# How is Negative Temperature Hotter than Infinite Temperature?

Recently I have read articles stating that negative Kelvin has been achieved. I was a bit speculative at first as I though how can you get cold than 0 Kelvin, but after doing some research it makes sense on how this is possible.

However the one thing that I still not sure is that it stated that the temperature scale can't be thought as being linear but rather as a loop which goes in the following order, "+0 K, … , +300 K, … , +∞ K, −∞ K, … , −300 K, … , −0 K".

How can negative Kelvin be hotter than infinite temperature?

• Related: Negative Kelvin Temperature
– user7951
Sep 4 '15 at 12:13
• I'd rather not think of negative absolute temperature as real; true, in some sense it has been achieved, but this sense is very different from what we commonly use. Think of it as a metaphor of sorts. Sep 4 '15 at 12:17

The other answer given is correct, but for completeness, I will give the thermodynamic, rather than statistical mechanics, explanation.

Thermodynamics gives us that $$\frac{\partial E}{\partial S}=T$$

This means that when entropy--as a function of energy--increases, the temperature must also increase.

On a macroscopic level, this makes perfect sense because you're never going to think about a system reaching a maximum temperature because energy and entropy are always going to increase together.

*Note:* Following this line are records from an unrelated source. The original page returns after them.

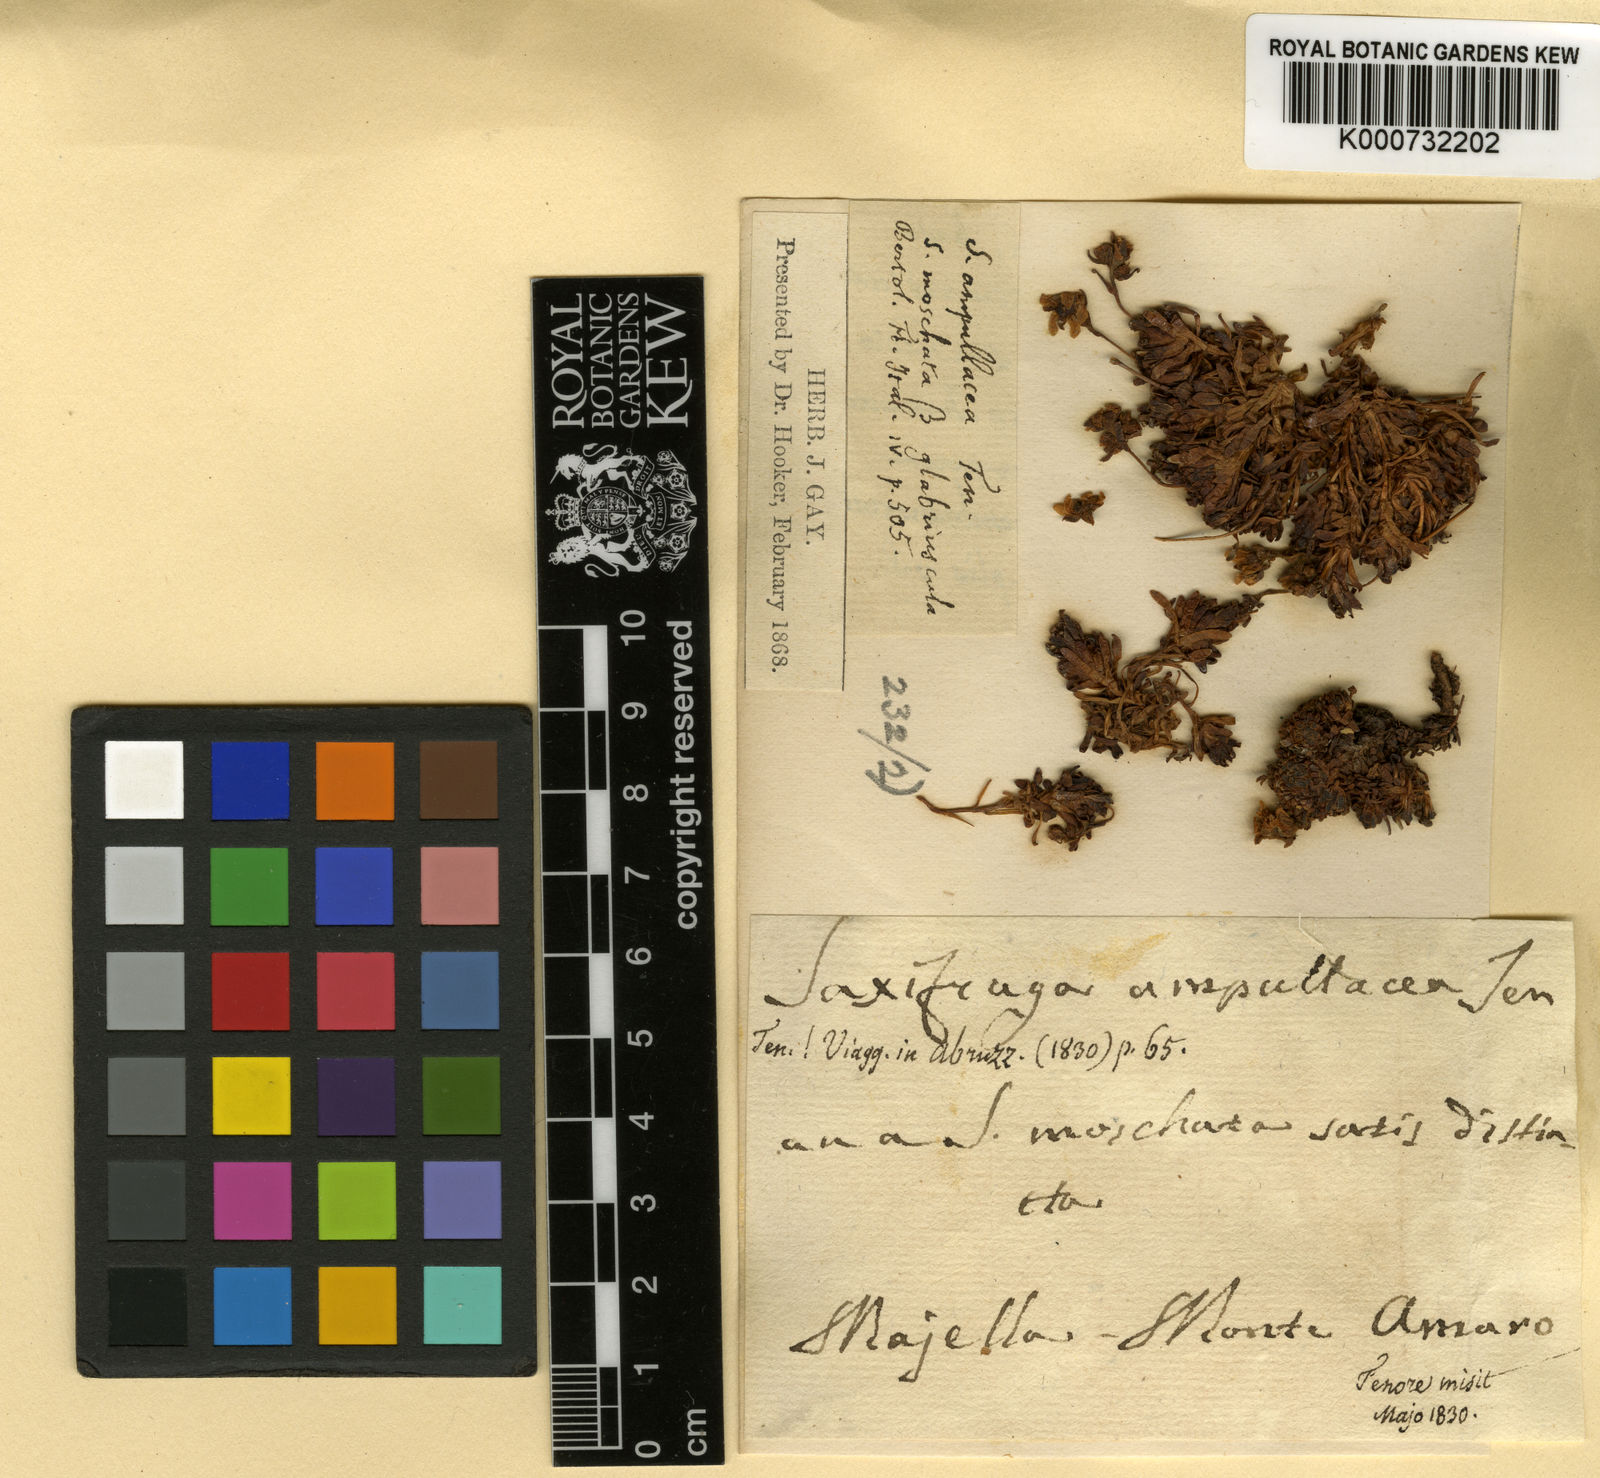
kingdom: Plantae
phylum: Tracheophyta
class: Magnoliopsida
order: Saxifragales
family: Saxifragaceae
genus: Saxifraga
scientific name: Saxifraga moschata
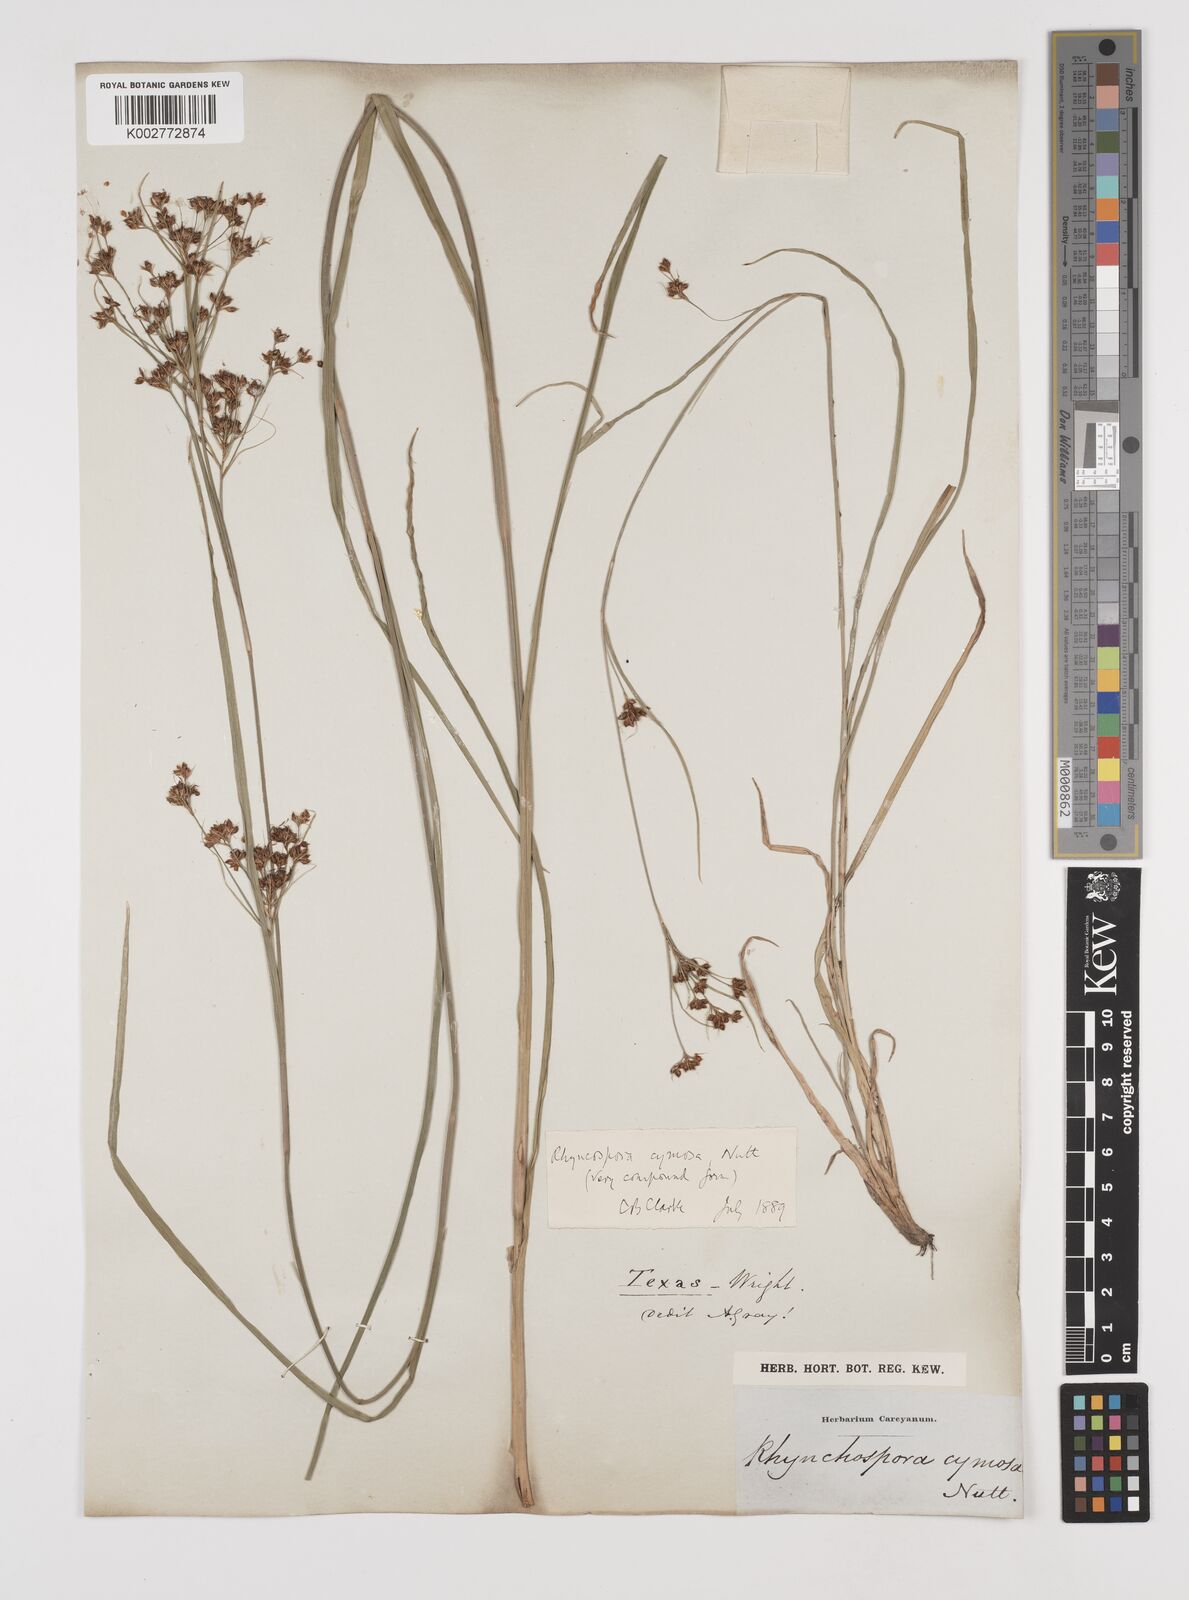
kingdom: Plantae
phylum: Tracheophyta
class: Liliopsida
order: Poales
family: Cyperaceae
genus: Scirpus
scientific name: Scirpus polyphyllus
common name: Leafy bulrush
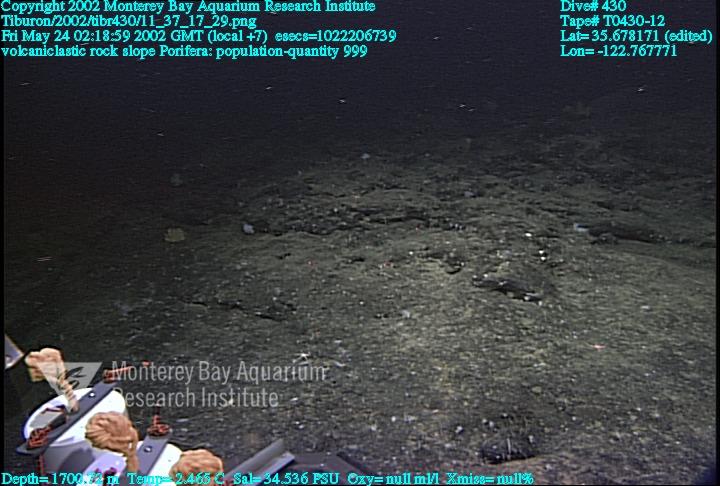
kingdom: Animalia
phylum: Porifera
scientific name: Porifera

Of course, it must be remembered that this definition of temperature was being given long before people were thinking about quantum mechanics. Even more, they were only concerned with temperatures because they realized that they could use a temperature difference to get work out of a system. A good example of this is the Carnot heat engine. The reason I reference the Carnot heat engine is that it demonstrates that when temperature was being defined mathematically, which was around this time, they were concerned with heat flow. We know that heat flows from a hot body to a cold body, so this means, almost exclusively, that heat flows from high energy to low energy.

For instance, in a system with only two energy states containing $N$ particles, the state of maximum entropy is when $\frac N2$ particles are in both states 1 and 2. The state of maximum energy, however, is when all $N$ particles are in energy level 2.

That means, if we push beyond the state of maximum entropy, energy will increase as entropy decreases, hence, $\frac{\partial E}{\partial S} < 0$.

So, negative kelvin can be "hotter" than infinite temperature because our definition of temperature has nothing to do with "hotness" as we feel on the macroscopic level, it is merely an exchange between energy and entropy.

Furthermore, negative kelvin is hotter than infinite temperature, not because it would feel hotter, but because heat flows from the negative temperature object to the positive temperature object because we can demonstrate mathematically that the negative temperature object is in a higher energy state. It makes sense to think about it that way because 90% of chemistry is just looking for the low-energy state.

In regards to the issue of our temperature scale going in a loop, there is a solution to this using the thermodynamic beta, $$\beta=\frac{1}{kT}$$Consider this graph which shows that temperature as a function of energy is asymptotic and thus discontinuous, while $\beta$ is continuous as a function of energy.

Also worth pointing out is that $\beta$ has units of energy, and is thus more physically relevant than temperature because energy is fundamental to all matter, while temperature is basically nothing more than a mathematical construct to describe "hot" and "cold".

It is all about the definition of temperature itself.

All atoms of any compound with a temperature T have different energies associated with them, therefore temperature does not make sense on molecular levels. So when you look at the energy distribution of all atoms that form a compound, you will find its temperature on the spot of the energy E axis, that has the highest probability associated with it.

The probability for a specific energy value (or state) can be calculated with: $$P \propto e^{\frac{-\Delta E}{KT}}$$ $K$ being the Boltzmann constant.

In positive temperatures, you will always find more atoms in a lower energy state. So your probability P for finding atoms in higher energy states will decrease because $\Delta E$ is becoming bigger and bigger as you go up. But when you can get some atoms to stay in a higher energy state, which they would usualy not populate, then your probability has increased for that higher energy state. And the only way to fit this into the equation is to make T negative.

When you now bring a second compound B of any positive temperature to the original compound A, which has negative temperature, then energy will always flow from compound A to compound B. Which means A is hoter, regardless of the temperature of B. This is because this unusual energy state is very unstable and can only be maintained by an "atom trap".